### PROBLEM DESCRIPTION:
Between the line containing "56: (129, 537, 1.68)" and the line containing "15: (242, 430, 1.76)" lies a run of lines; give that run again exactly, with both of those lines, and nothing else from the entries below.

++++ MATERIAL SHOWN ++++

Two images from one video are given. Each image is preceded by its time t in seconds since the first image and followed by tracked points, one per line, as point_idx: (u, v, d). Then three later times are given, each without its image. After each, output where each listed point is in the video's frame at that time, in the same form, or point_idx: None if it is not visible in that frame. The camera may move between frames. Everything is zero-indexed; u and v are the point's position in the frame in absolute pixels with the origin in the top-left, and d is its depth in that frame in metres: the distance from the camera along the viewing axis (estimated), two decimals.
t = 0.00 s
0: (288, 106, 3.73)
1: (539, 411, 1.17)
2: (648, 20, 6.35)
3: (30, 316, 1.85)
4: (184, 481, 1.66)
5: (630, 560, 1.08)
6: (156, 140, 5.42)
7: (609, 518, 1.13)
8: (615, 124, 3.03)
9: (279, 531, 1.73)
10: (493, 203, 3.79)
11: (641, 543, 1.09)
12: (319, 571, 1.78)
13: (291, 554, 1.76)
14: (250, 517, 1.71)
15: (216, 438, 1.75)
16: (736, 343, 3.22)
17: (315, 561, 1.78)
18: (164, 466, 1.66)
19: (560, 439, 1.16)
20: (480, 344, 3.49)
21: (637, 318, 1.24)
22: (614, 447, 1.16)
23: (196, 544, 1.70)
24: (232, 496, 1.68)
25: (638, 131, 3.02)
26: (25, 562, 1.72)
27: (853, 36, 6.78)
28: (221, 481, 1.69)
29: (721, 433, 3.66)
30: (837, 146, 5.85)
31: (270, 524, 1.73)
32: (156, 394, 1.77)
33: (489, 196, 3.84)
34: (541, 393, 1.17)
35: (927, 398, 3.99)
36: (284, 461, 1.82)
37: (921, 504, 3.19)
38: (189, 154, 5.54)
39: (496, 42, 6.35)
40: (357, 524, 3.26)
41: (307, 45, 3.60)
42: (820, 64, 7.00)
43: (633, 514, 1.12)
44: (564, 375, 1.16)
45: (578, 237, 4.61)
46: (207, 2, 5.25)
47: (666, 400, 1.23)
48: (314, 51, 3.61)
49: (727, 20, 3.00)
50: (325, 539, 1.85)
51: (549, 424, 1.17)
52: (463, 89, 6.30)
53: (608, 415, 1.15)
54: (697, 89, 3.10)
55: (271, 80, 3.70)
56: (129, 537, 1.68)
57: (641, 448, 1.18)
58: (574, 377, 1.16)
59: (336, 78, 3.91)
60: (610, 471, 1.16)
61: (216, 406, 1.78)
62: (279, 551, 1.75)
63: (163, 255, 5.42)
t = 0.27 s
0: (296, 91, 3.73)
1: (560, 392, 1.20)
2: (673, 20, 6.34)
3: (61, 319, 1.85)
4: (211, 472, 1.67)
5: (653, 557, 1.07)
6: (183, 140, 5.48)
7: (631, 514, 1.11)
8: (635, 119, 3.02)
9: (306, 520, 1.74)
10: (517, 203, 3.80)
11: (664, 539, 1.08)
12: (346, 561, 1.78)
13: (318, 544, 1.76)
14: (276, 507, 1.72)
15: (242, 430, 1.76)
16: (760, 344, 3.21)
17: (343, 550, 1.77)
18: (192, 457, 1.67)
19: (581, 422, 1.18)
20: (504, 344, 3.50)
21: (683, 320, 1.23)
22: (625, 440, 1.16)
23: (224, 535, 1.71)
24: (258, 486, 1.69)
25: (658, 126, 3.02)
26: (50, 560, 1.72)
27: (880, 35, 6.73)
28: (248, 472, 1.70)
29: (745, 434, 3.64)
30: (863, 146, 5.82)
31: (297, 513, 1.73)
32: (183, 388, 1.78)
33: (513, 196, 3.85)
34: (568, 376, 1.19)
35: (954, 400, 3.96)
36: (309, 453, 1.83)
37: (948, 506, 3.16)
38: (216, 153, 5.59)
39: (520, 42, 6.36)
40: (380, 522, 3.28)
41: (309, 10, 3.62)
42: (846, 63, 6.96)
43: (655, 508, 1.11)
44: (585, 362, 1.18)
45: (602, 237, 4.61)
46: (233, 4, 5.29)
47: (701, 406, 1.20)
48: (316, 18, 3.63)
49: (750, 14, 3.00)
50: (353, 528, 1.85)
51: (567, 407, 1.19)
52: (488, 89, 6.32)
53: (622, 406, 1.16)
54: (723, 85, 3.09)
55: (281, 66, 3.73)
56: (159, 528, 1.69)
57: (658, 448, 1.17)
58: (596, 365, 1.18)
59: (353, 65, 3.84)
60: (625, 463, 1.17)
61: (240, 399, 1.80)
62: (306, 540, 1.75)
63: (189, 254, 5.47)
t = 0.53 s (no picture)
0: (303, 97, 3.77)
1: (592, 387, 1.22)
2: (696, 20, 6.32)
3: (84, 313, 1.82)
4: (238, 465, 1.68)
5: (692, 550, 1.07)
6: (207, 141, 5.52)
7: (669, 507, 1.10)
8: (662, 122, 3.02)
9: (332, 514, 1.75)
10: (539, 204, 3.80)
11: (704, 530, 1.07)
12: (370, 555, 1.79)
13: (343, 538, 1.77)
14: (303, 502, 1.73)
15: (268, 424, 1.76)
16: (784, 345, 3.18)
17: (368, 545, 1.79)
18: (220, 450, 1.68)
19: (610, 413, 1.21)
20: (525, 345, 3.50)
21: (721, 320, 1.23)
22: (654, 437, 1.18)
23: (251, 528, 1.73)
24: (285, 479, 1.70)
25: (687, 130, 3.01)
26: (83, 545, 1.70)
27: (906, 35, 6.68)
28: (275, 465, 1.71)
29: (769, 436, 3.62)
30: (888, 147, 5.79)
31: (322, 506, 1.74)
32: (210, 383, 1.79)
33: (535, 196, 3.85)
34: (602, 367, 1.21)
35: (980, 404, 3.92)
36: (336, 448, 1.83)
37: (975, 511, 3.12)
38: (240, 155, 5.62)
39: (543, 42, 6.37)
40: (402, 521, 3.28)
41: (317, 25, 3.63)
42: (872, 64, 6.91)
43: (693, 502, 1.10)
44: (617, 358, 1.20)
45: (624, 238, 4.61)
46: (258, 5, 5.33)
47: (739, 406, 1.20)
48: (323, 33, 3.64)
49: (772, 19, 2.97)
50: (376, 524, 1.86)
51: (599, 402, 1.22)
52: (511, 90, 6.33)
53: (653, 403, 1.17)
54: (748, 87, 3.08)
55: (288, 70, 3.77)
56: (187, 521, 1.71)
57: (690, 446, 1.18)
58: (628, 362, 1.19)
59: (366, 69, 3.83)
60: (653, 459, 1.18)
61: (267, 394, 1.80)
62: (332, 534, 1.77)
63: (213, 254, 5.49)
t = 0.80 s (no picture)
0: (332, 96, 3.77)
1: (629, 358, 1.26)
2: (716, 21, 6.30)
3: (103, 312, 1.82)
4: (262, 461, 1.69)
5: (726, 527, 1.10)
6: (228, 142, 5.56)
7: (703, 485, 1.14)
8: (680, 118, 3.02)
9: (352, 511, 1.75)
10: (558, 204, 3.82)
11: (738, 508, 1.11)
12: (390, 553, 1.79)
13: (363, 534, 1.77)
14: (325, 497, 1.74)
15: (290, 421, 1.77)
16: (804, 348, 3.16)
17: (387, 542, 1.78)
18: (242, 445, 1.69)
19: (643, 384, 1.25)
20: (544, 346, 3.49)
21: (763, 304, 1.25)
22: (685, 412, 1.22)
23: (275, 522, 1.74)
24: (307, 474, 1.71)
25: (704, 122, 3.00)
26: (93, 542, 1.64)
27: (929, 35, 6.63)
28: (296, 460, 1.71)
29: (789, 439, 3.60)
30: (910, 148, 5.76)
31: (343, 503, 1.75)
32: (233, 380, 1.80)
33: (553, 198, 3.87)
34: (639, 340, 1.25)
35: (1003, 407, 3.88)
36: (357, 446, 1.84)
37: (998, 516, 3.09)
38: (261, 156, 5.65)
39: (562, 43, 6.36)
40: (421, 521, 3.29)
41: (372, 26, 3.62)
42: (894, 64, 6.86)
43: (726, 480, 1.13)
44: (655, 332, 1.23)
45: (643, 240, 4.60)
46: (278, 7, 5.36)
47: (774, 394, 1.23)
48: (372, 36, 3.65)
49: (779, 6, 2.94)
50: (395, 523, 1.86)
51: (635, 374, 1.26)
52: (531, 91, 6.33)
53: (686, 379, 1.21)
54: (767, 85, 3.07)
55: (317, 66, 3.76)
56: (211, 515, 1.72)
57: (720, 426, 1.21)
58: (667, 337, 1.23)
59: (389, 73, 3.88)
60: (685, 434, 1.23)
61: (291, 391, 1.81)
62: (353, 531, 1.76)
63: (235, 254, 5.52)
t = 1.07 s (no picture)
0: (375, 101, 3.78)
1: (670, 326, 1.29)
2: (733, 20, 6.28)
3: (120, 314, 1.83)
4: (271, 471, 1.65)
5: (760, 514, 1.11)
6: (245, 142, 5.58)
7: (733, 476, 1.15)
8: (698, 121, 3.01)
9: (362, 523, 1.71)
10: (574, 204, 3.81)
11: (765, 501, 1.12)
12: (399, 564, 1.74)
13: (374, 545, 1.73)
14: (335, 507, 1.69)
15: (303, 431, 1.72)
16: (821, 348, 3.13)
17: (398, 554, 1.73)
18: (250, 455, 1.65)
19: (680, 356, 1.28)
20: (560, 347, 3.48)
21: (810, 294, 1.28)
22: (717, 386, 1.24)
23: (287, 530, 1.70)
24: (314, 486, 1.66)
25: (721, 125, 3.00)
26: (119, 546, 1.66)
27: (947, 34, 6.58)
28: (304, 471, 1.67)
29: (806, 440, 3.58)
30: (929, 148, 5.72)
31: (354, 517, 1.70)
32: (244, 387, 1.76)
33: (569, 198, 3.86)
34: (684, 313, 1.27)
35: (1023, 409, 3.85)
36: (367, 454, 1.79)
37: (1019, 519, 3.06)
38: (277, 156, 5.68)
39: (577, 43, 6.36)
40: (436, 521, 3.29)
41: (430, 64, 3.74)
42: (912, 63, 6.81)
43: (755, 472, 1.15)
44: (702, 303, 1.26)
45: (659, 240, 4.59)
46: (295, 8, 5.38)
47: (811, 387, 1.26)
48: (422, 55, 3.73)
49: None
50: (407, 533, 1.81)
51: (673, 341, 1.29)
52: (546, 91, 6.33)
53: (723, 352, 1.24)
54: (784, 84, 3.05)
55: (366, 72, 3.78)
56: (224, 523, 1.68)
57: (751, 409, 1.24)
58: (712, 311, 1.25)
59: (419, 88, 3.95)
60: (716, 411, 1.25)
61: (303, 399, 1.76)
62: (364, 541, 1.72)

++++

### WRITTEN ANSWER:
56: (129, 537, 1.68)
57: (641, 448, 1.18)
58: (574, 377, 1.16)
59: (336, 78, 3.91)
60: (610, 471, 1.16)
61: (216, 406, 1.78)
62: (279, 551, 1.75)
63: (163, 255, 5.42)
t = 0.27 s
0: (296, 91, 3.73)
1: (560, 392, 1.20)
2: (673, 20, 6.34)
3: (61, 319, 1.85)
4: (211, 472, 1.67)
5: (653, 557, 1.07)
6: (183, 140, 5.48)
7: (631, 514, 1.11)
8: (635, 119, 3.02)
9: (306, 520, 1.74)
10: (517, 203, 3.80)
11: (664, 539, 1.08)
12: (346, 561, 1.78)
13: (318, 544, 1.76)
14: (276, 507, 1.72)
15: (242, 430, 1.76)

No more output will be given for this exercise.